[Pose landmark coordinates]
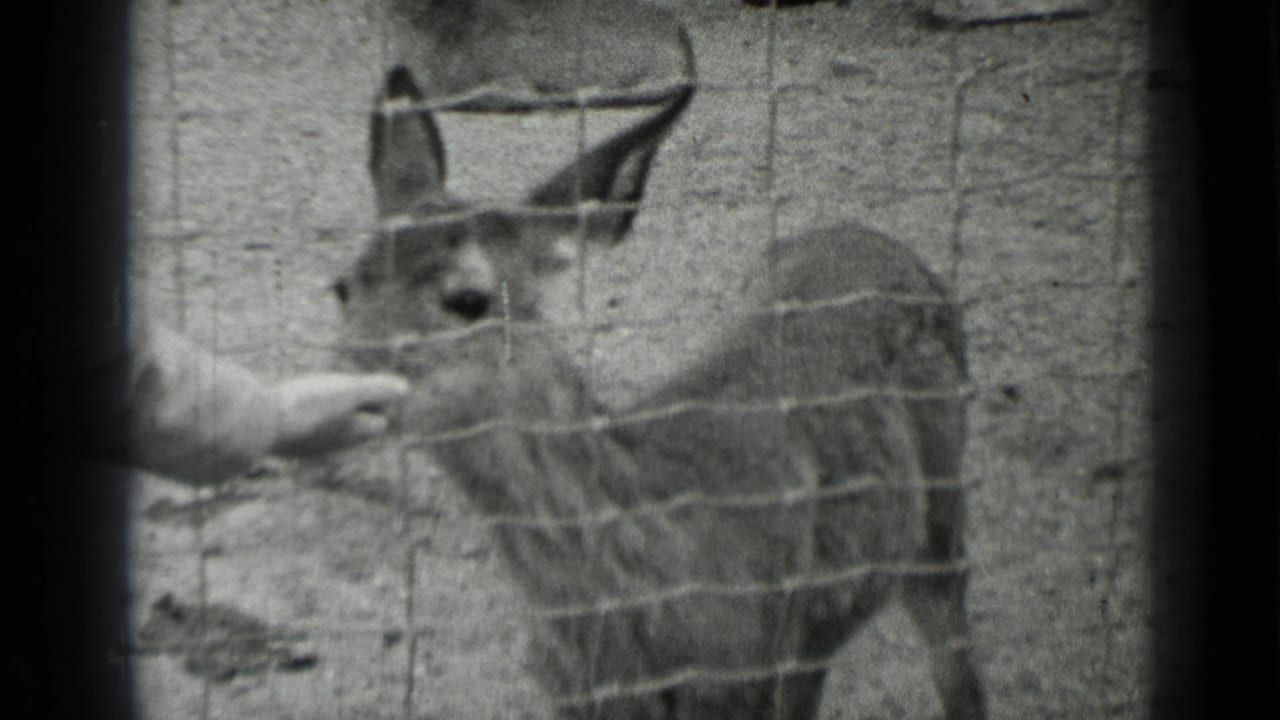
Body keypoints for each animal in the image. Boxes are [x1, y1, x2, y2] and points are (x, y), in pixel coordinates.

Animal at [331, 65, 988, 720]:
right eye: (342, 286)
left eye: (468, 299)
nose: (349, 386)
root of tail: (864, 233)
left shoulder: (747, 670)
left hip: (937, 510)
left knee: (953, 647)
* * *
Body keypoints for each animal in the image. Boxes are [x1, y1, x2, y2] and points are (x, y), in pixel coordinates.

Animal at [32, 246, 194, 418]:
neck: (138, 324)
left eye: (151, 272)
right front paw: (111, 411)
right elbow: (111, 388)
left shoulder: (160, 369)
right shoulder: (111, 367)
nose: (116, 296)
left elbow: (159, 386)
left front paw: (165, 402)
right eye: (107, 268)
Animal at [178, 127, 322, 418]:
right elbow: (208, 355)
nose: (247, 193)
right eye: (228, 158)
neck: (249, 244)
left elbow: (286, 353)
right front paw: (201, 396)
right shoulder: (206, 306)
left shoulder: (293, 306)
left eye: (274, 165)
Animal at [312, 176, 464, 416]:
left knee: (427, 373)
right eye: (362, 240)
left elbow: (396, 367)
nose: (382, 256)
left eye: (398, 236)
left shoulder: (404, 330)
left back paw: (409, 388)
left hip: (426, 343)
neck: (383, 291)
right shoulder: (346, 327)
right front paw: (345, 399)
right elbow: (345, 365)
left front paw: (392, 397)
--
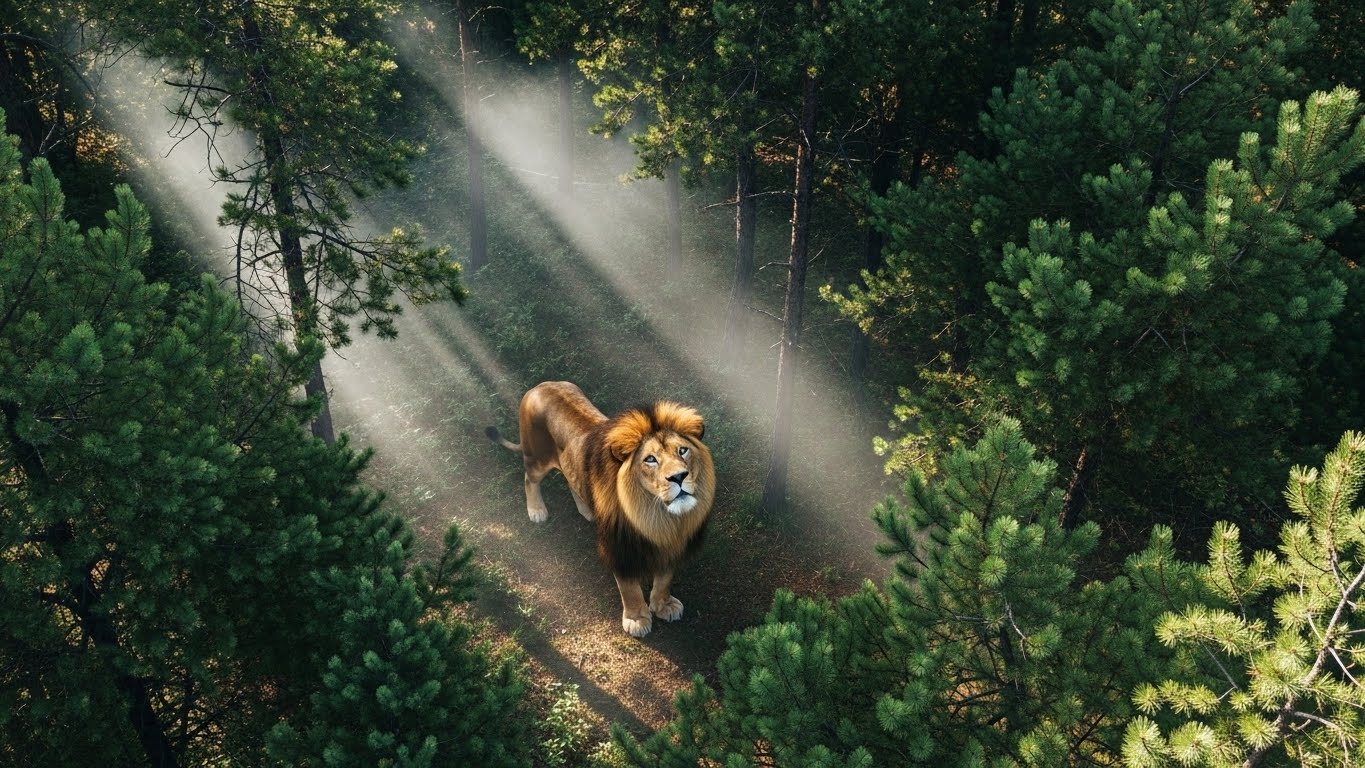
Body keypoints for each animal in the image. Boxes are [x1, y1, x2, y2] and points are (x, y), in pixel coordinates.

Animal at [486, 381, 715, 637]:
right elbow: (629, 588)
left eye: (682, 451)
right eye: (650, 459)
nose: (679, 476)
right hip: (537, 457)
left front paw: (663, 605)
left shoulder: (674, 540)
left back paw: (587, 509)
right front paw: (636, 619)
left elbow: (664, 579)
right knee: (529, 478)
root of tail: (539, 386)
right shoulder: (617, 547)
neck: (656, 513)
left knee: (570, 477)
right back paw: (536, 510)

- [How to complete this task] Write down, word for word, the lines above from the one containing "right knee: (529, 478)" through the one containing "right back paw: (536, 510)", both ends included.

- [Answer to this problem]
right knee: (529, 478)
root of tail: (539, 386)
right shoulder: (617, 547)
neck: (656, 513)
left knee: (570, 477)
right back paw: (536, 510)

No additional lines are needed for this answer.